Survival analyses [31] based on the network of identified genes indicated that increased expression of CLU, CCL5, TGFB1, SRGN and SPARC correlates with improved survival; whereas, high expression of PF4 correlates with reduced survival. A possible model of this apparent paradox is based on the known importance of concentrations of cytokines, a well-described phenomenon for PF4 [52, 53]. For example, at low concentrations, PF4 predominantly occurs as a monomer and acts synergistically with IL-8 in suppressing myeloid progenitor cell proliferation; at sub-stimulatory concentrations PF4 also reduces neutrophil adhesion to endothelium. However, at high concentrations, PF4 forms a tetramer and abrogates IL-8 signaling [52, 53]. Our study leverages data from plasma RNA and CTCs, published studies and focused data mining, to propose a testable model in which high concentration of PF4 induces platelet attraction into the tumor microenvironment and regulates expression and/or availability of CLU, CCL5, TGFB1, SRGN and SPARC (Fig. 4c).

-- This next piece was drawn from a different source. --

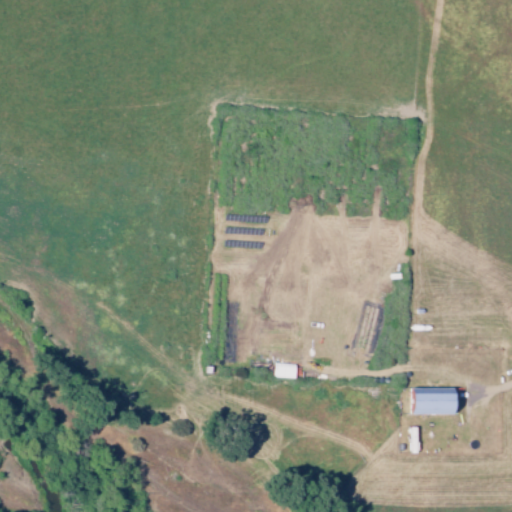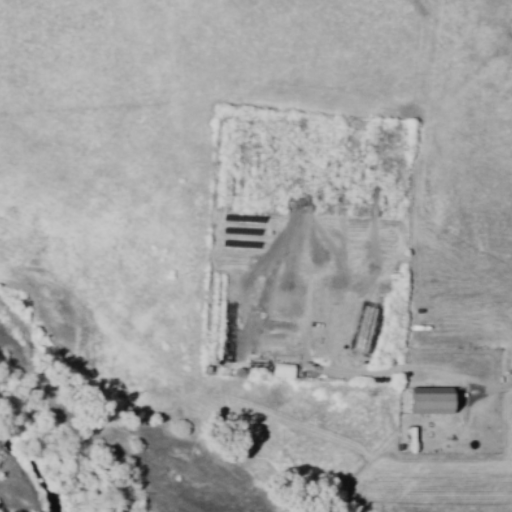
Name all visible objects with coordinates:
building: (424, 401)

Our proposed model (Fig. 4c) focuses on a proposed central role of PF4. The major sources of PF4 based on established studies are likely from tumor cells and platelets [27, 41,42,43]. PF4 then promotes downregulation of CCL5, TGFB1, SRGN and SPARC within the tumor microenvironment, immunoregulatory cells, platelets and potentially tumor cells themselves; thus, blunting the established survival benefit higher expression of these genes is associated with [31].

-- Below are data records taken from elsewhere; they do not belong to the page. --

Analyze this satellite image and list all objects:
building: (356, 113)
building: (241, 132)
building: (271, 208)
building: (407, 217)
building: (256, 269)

While we detected several potential driver genes which could be the drivers of disease progression and metastasis in lung cancer, several potential limitations of the study should be noted. First, there is the possibility that the some of the mRNAs and associated gene expression signature from plasma and CTCs was in part derived from WBCs. WBCs were contained in the CTC captured product. Plasma from both patients and controls was not double-spun to remove the majority of WBCs. Additional experimental validation of the top genes would be needed using purified WBC from both normal controls and cancer patients to validate the biological function of these genes and clarify their origin. As an example, a recent circulating DNA study demonstrated that a number of mutations identified in the blood of lung cancer patients actually represent clonal hematopoiesis captured from WBCs rather than tumor cell mutations [54]. Second, there is clearly a need for additional independent studies of plasma and CTC mRNAs identification using Nanostring and other platforms to ensure reproducibility of the data. Third, due to inherent limitations of the PCR and capture, reagents with enhanced sensitivity, optimized for blood-based capture need to be developed to improve scientific rigor of these studies, and determination of sensitivity, specificity and validity of these techniques. Additional studies should also be powered to enable comparisons of the number of CTCs detected and eliminated potential technical artifact. However, this study does illustrate the potential of analyzing CTC mRNA as a cornerstone for targeted data mining.

Conclusion

In summary, we believe that analysis of plasma and CTC mRNA presents a new avenue to advance precision oncology and provides opportunities to generation new hypothesis and translational research. While we identified several possible interactions between PF4 and CLU, CCL5, TGFB1, SRGN and SPARC using STRING [32] and Reactome [34], our model needs careful validation through focused clinical and laboratory-based studies and predominantly serves as an example of leveraging CTC and patient plasma derived data.